Answer:
The only possible value for x is 7.
Explanation:
Recognize that we are given two different equations for the area, A:
1) A = 63 in^2, and
2) A = x^2 - 16x + 126
These two equations must be equal to each other: A = A
and therefore,
x^2 - 16x + 126 = 63, which becomes x^2 - 16x + 63 = 0 if we subtract 63 from both sides.
Let's solve this using "completing the square." Take half of the coefficient of x (which coefficient is -16), halve it (obtaining -8) and square the result (obtaining 64). Now, between -16x and +63 (see the last equation, above), we write +64 - 64, obtaining:
x^2 - 16x + 64 - 64 + 63, which can be rewritten as:
(x - 8)^2 -1 = 0. Note that this has the form (x - h)^2 + k, and that h is 8 and k is -1. Thus, the associated parabolic graph has its vertex at (h, k), or (8, -1). This graph opens up. Because the vertex is below the x-axis, we know that the graph intersects the x-axis in two places.
Let's find these x values. Rewrite (x - 8)^2 -1 = 0 as (x - 8)^2 = 1. Squaring both sides results in x - 8 = 1, which simplifies to x = 9. This x = 9 is 1 greater than the x-coordinate of the vertex (8). Knowing tht the graph is symmetrical about the vertical line x = 8, we can safely assume that x = 7 is the other solution, as it is 1 unit to the left of x = 8.
Now we must check these possible solutions {7, 9}.
Evaluate the second equation at each 7 and 9 and determine whether the area turns out to be 63 in^2, as it must.
(7)^2 - 16(7) + 126 = 49 + 126 - 112, which in turn is equal to 63. Yes, x = 7 is a possible value for x.
Next: x = 9. (9)^2 - 16(9) + 126 = 81 - 112 + 126 = 95. This does not agree with A = 63 in^2, so we must reject x = 9.
The only possible value for x is 7.

* Recorded data:

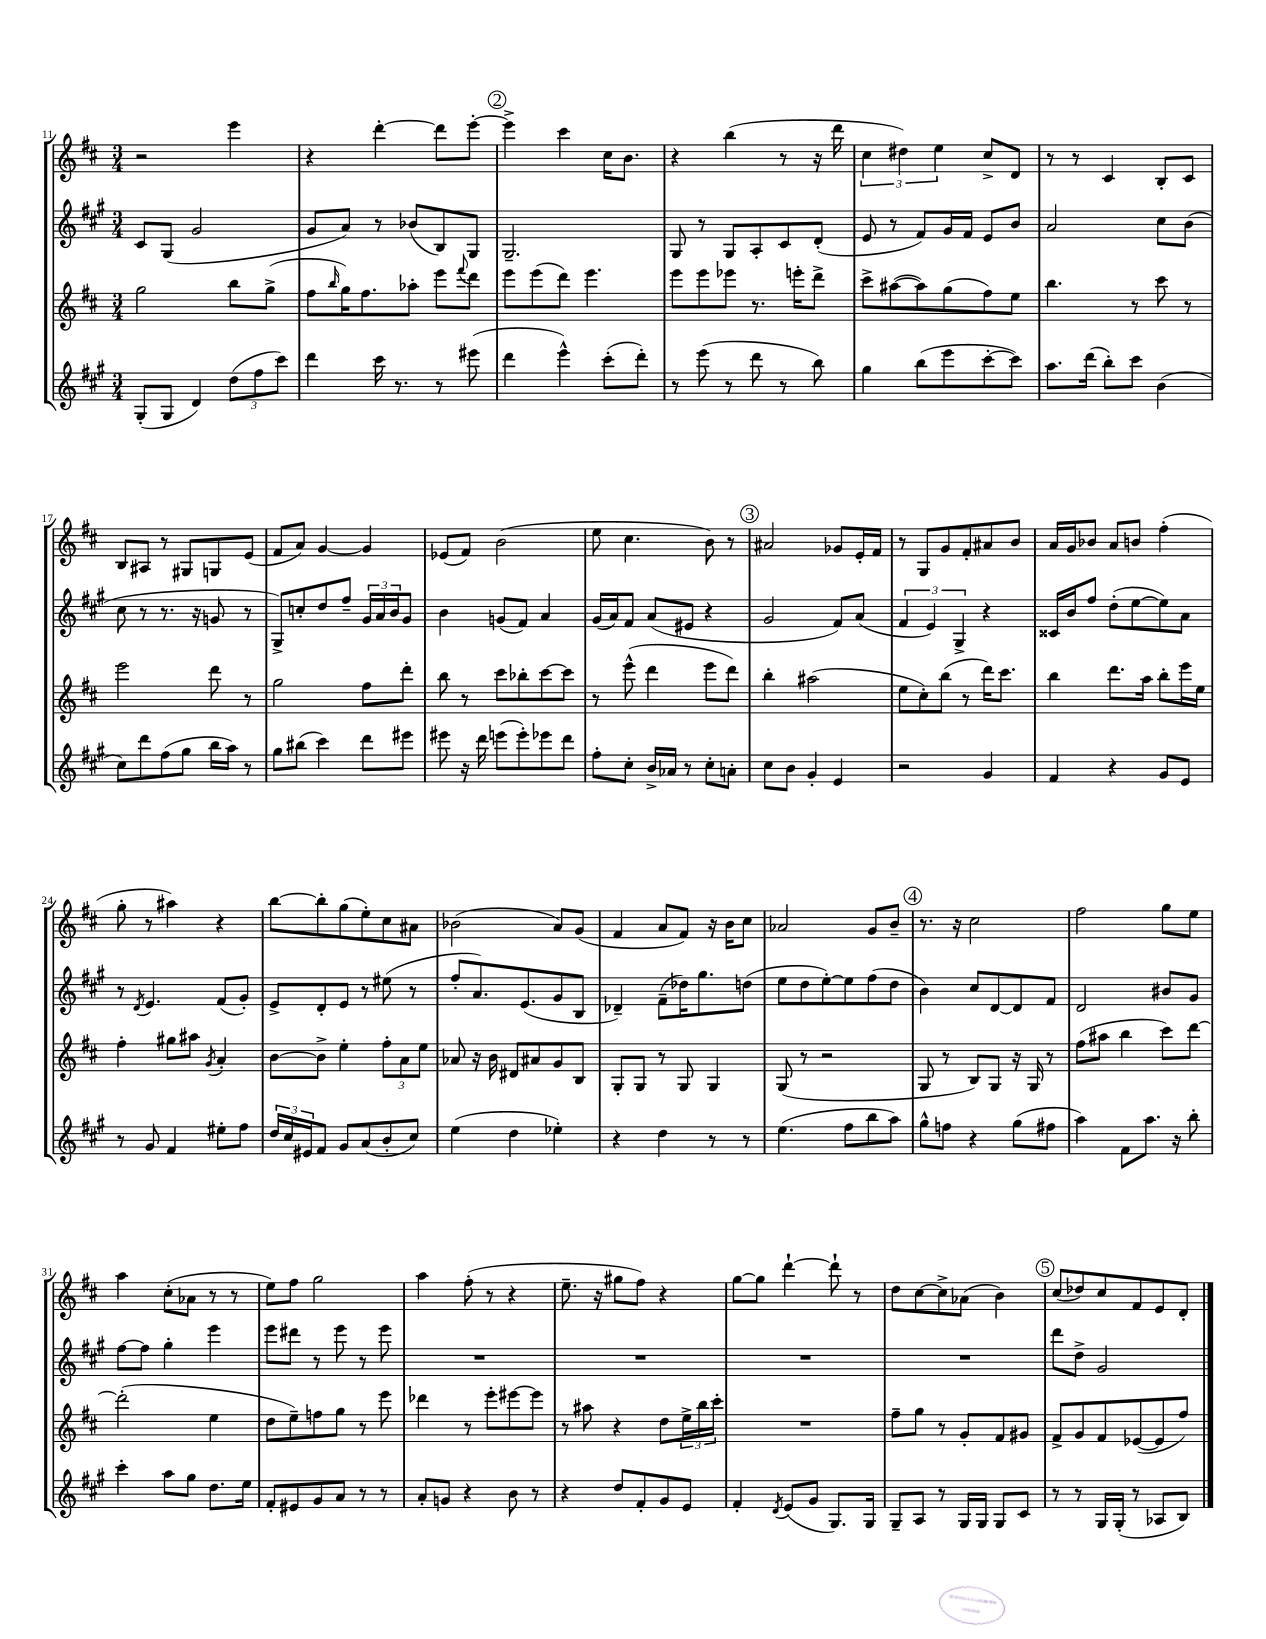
<<
\new StaffGroup <<
\new Staff = "s0" {
    \clef treble \key d \major \numericTimeSignature \time 3/4
    r2 e'''4 |
    r4 d'''4~-. d'''8 e'''8~-. |
    \mark \markup { \circle "2" } e'''4-> cis'''4 cis''16 b'8. |
    r4 b''4( r8 r16 d'''16 |
    \tuplet 3/2 { cis''4 dis''4) e''4 } cis''8-> d'8 |
    r8 r8 cis'4 b8-. cis'8 |
    b8 ais8 r8 gis8 g8 e'8( |
    fis'8 a'8) g'4~ g'4 |
    ees'8( fis'8) b'2( |
    e''8 cis''4. b'8) r8 |
    \mark \markup { \circle "3" } ais'2 ges'8 e'16-. fis'16 |
    r8 g8 g'8 fis'8-. ais'8 b'8 |
    a'16 g'16 bes'8 a'8 b'8 fis''4-.( |
    g''8-. r8 ais''4) r4 |
    b''8~ b''8-. g''8( e''8-.) cis''8 ais'8 |
    bes'2( a'8) g'8( |
    fis'4 a'8 fis'8) r16 b'16 cis''8 |
    aes'2 g'8 b'8-- |
    \mark \markup { \circle "4" } r8. r16 cis''2 |
    fis''2 g''8 e''8 |
    a''4 cis''8-.( aes'8 r8 r8 |
    e''8) fis''8 g''2 |
    a''4 fis''8-.( r8 r4 |
    e''8.-- r16 gis''8 fis''8) r4 |
    g''8~ g''8 d'''4~-! d'''8-! r8 |
    d''8 cis''8~ cis''8-> aes'8( b'4) |
    \mark \markup { \circle "5" } cis''8( des''8) cis''8 fis'8 e'8 d'8-. \bar "|." |
}
\new Staff = "s1" {
    \clef treble \key a \major \numericTimeSignature \time 3/4
    cis'8 gis8( gis'2 |
    gis'8 a'8) r8 bes'8( b8) gis8 |
    \mark \markup { \circle "2" } gis2.-- |
    gis8 r8 gis8 a8-. cis'8 d'8-.( |
    e'8 r8 fis'8) gis'16 fis'16 e'8 b'8 |
    a'2 cis''8 b'8( |
    cis''8 r8 r8. r16 g'8 r8 |
    gis8->) c''8-. d''8 fis''8-- \tuplet 3/2 { gis'16 a'16 b'16 } gis'8 |
    b'4 g'8( fis'8) a'4 |
    gis'16( a'16) fis'8 a'8( eis'8 r4 |
    \mark \markup { \circle "3" } gis'2 fis'8) a'8( |
    \tuplet 3/2 { fis'4 e'4) gis4-> } r4 |
    cisis'16 b'16 fis''8 d''8-.( e''8~ e''8) a'8 |
    r8 \acciaccatura { d'8 } e'4. fis'8( gis'8-.) |
    e'8-> d'8-. e'8 r8 eis''8( r8 |
    fis''8-. a'8.) e'8.( gis'8 b8 |
    des'4--) fis'8--( des''16) gis''8. d''8( |
    e''8 d''8 e''8~-.) e''8 fis''8( d''8 |
    \mark \markup { \circle "4" } b'4) cis''8 d'8~ d'8 fis'8 |
    d'2 bis'8 gis'8 |
    fis''8~ fis''8 gis''4-. e'''4 |
    e'''8 dis'''8 r8 e'''8 r8 e'''8 |
    R2. |
    R2. |
    R2. |
    R2. |
    \mark \markup { \circle "5" } d'''8 d''8-> gis'2 \bar "|." |
}
\new Staff = "s2" {
    \clef treble \key d \major \numericTimeSignature \time 3/4
    g''2 b''8 g''8->( |
    fis''8 \grace { b''16 } g''16) fis''8. aes''8-. e'''8 \appoggiatura { fis'''8 } d'''8 |
    \mark \markup { \circle "2" } e'''8 e'''8( d'''8) e'''4. |
    e'''8 e'''8 ees'''8 r8. e'''16-. d'''8-> |
    cis'''8-> ais''8~( ais''8) g''8( fis''8) e''8 |
    b''4. r8 cis'''8 r8 |
    e'''2 d'''8 r8 |
    g''2 fis''8 d'''8-. |
    b''8 r8 cis'''8 bes''8-. cis'''8~ cis'''8 |
    r8 e'''8-^( d'''4 e'''8 d'''8) |
    \mark \markup { \circle "3" } b''4-. ais''2( |
    e''8 cis''8-.) b''8( r8 d'''16) cis'''8. |
    b''4 d'''8. a''16 b''8-. e'''16 e''16 |
    fis''4-. gis''8 ais''8 \acciaccatura { g'8 } a'4-. |
    b'8~ b'8-> e''4-. \tuplet 3/2 { fis''8-. a'8 e''8 } |
    aes'8 r16 b'16 dis'8 ais'8 g'8 b8 |
    g8-. g8 r8 g8 g4 |
    g8( r8 r2 |
    \mark \markup { \circle "4" } g8 r8 b8) g8 r16 g16 r8 |
    fis''8( ais''8 b''4 cis'''8) d'''8~ |
    d'''2-.( e''4 |
    d''8 e''8--) f''8 g''8 r8 e'''8 |
    des'''4 r8 e'''8-. eis'''8~ eis'''8 |
    r8 ais''8 r4 d''8 \tuplet 3/2 { e''16-> b''16 cis'''16-. } |
    R2. |
    fis''8-- g''8 r8 g'8-. fis'8 gis'8 |
    \mark \markup { \circle "5" } fis'8-> g'8 fis'8 ees'8~( ees'8 fis''8) \bar "|." |
}
\new Staff = "s3" {
    \clef treble \key a \major \numericTimeSignature \time 3/4
    gis8-.( gis8 d'4) \tuplet 3/2 { d''8( fis''8 cis'''8) } |
    d'''4 cis'''16 r8. r8 eis'''8( |
    \mark \markup { \circle "2" } d'''4 e'''4-^) cis'''8-.( d'''8-.) |
    r8 e'''8( r8 d'''8 r8 b''8) |
    gis''4 b''8( e'''8 cis'''8~-. cis'''8) |
    a''8. d'''16( b''8-.) cis'''8 b'4( |
    cis''8) d'''8 fis''8( gis''8 b''16 a''16) r8 |
    gis''8 bis''8( cis'''4) d'''8 eis'''8 |
    eis'''8 r16 d'''16 e'''8( e'''8-.) ees'''8 d'''8 |
    fis''8-. cis''8-. b'16-> aes'16 r8 cis''8-. a'8-. |
    \mark \markup { \circle "3" } cis''8 b'8 gis'4-. e'4 |
    r2 gis'4 |
    fis'4 r4 gis'8 e'8 |
    r8 gis'8 fis'4 eis''8-. fis''8 |
    \tuplet 3/2 { d''16 cis''16 eis'16 } fis'8 gis'8 a'8( b'8-. cis''8) |
    e''4( d''4 ees''4-.) |
    r4 d''4 r8 r8 |
    e''4.( fis''8 b''8 a''8) |
    \mark \markup { \circle "4" } gis''8-^ f''8 r4 gis''8( fis''8 |
    a''4) fis'8 a''8. r16 b''8-. |
    cis'''4-. a''8 gis''8 d''8. e''16 |
    fis'8-. eis'8 gis'8 a'8 r8 r8 |
    a'8-. g'8 r4 b'8 r8 |
    r4 d''8 fis'8-. gis'8 e'8 |
    fis'4-. \acciaccatura { d'8 } e'8( gis'8 gis8.) gis16 |
    gis8-- a8 r8 gis16 gis16 gis8 cis'8 |
    \mark \markup { \circle "5" } r8 r8 gis16 gis16-.( r8 aes8 b8) \bar "|." |
}
>>
>>
\layout { \context { \Score currentBarNumber = #11 } }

* What to work on: According to the worked solution, at what point is the vertex of the associated parabolic graph?

* Full output: The vertex is at (8, -1).